### TASK DIRECTIONS
Some lines in the data below hold the string "assumption". Report how many, as a bare number.

### SUPPLIED INFORMATION
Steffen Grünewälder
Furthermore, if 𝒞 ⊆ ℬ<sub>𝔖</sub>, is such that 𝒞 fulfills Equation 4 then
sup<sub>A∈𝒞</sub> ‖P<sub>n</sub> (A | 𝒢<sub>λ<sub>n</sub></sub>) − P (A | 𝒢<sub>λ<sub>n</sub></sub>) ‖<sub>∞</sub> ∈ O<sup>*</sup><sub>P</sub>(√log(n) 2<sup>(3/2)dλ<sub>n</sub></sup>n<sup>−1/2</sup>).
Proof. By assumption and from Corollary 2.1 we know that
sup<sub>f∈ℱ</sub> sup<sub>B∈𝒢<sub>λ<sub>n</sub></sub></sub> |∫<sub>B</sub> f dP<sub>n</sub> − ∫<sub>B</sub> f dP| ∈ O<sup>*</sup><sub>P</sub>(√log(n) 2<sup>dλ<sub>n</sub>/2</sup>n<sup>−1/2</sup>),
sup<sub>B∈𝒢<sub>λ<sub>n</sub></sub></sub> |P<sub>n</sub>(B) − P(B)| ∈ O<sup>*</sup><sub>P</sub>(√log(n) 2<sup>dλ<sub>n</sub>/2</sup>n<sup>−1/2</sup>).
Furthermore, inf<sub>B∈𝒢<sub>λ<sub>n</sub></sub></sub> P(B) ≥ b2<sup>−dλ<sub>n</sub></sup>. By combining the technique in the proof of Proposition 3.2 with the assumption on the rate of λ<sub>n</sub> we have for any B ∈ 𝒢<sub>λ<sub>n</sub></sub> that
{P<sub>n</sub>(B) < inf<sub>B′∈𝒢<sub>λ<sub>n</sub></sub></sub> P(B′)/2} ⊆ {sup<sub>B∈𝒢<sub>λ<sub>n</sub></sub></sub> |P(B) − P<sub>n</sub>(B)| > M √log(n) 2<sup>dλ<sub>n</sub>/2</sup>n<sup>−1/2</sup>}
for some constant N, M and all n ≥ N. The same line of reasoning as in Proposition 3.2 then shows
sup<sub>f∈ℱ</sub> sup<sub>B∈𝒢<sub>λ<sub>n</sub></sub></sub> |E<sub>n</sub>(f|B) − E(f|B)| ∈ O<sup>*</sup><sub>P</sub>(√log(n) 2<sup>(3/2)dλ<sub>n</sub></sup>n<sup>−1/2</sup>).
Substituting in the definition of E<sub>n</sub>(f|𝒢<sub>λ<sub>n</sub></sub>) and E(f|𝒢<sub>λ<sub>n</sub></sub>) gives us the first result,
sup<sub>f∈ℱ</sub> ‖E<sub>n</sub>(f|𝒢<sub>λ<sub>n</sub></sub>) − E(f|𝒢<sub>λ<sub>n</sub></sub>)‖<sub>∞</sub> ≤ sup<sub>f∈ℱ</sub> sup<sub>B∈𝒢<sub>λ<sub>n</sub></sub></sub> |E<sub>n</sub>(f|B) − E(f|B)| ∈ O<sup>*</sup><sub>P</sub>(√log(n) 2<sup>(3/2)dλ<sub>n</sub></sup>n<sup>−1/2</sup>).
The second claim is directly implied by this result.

### ANSWER BOX
2